# Your task:
Reproduce the text of every page in the listing below verbatim, preserving its line breaks, and leave the pictures out of your output.

══ Input records

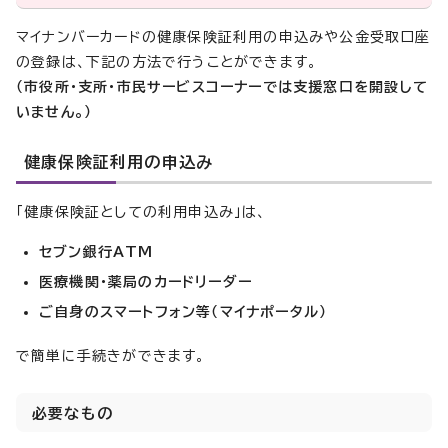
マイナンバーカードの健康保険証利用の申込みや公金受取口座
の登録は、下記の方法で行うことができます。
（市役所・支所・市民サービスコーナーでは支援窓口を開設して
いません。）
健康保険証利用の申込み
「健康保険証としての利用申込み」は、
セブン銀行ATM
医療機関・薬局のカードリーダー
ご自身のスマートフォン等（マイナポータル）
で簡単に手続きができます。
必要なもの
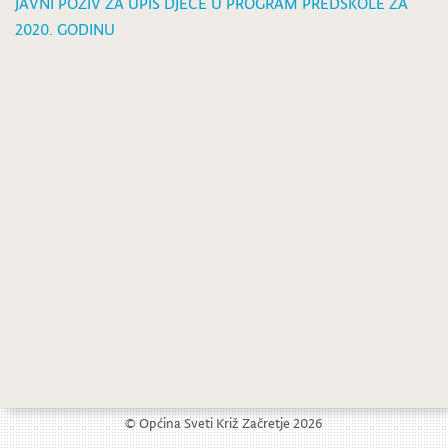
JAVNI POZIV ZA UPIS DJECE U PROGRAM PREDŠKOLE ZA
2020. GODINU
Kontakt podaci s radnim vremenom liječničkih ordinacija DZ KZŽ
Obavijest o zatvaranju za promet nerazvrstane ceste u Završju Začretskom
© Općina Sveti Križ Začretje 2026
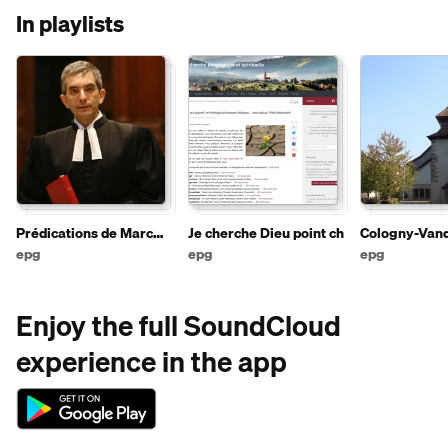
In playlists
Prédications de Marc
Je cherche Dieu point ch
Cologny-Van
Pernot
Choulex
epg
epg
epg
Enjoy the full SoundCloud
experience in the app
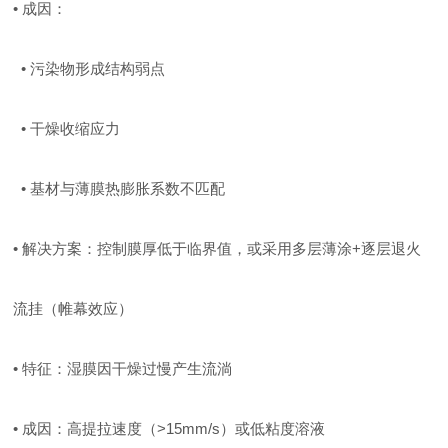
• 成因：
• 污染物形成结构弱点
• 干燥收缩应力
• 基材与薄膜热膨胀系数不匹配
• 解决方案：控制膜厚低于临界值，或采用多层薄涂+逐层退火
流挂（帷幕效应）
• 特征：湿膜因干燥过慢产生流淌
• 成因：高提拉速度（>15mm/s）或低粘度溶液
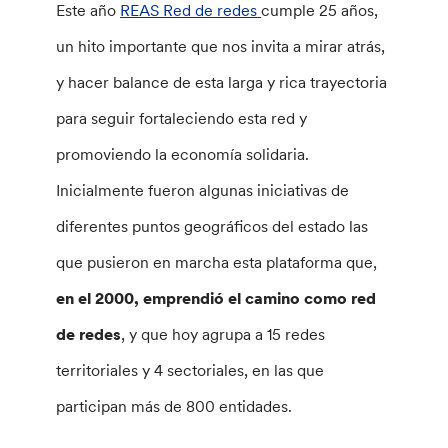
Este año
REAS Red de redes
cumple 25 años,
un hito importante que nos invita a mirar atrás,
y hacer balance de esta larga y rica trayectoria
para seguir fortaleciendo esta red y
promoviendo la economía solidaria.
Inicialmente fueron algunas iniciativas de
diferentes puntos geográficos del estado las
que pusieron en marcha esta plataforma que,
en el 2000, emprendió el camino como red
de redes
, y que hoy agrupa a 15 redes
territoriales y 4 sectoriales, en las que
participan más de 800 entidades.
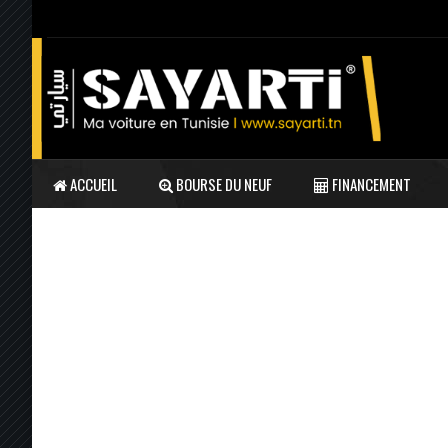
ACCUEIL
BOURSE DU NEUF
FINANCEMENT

════

# Answer to this exercise:
マイナンバーカードの健康保険証利用の申込みや公金受取口座
の登録は、下記の方法で行うことができます。
（市役所・支所・市民サービスコーナーでは支援窓口を開設して
いません。）
健康保険証利用の申込み
「健康保険証としての利用申込み」は、
セブン銀行ATM
医療機関・薬局のカードリーダー
ご自身のスマートフォン等（マイナポータル）
で簡単に手続きができます。
必要なもの
JAVNI POZIV ZA UPIS DJECE U PROGRAM PREDŠKOLE ZA
2020. GODINU
Kontakt podaci s radnim vremenom liječničkih ordinacija DZ KZŽ
Obavijest o zatvaranju za promet nerazvrstane ceste u Završju Začretskom
© Općina Sveti Križ Začretje 2026
In playlists
Prédications de Marc
Je cherche Dieu point ch
Cologny-Van
Pernot
Choulex
epg
epg
epg
Enjoy the full SoundCloud
experience in the app
• 成因：
• 污染物形成结构弱点
• 干燥收缩应力
• 基材与薄膜热膨胀系数不匹配
• 解决方案：控制膜厚低于临界值，或采用多层薄涂+逐层退火
流挂（帷幕效应）
• 特征：湿膜因干燥过慢产生流淌
• 成因：高提拉速度（>15mm/s）或低粘度溶液
Este año
REAS Red de redes
cumple 25 años,
un hito importante que nos invita a mirar atrás,
y hacer balance de esta larga y rica trayectoria
para seguir fortaleciendo esta red y
promoviendo la economía solidaria.
Inicialmente fueron algunas iniciativas de
diferentes puntos geográficos del estado las
que pusieron en marcha esta plataforma que,
en el 2000, emprendió el camino como red
de redes
, y que hoy agrupa a 15 redes
territoriales y 4 sectoriales, en las que
participan más de 800 entidades.
ACCUEIL
BOURSE DU NEUF
FINANCEMENT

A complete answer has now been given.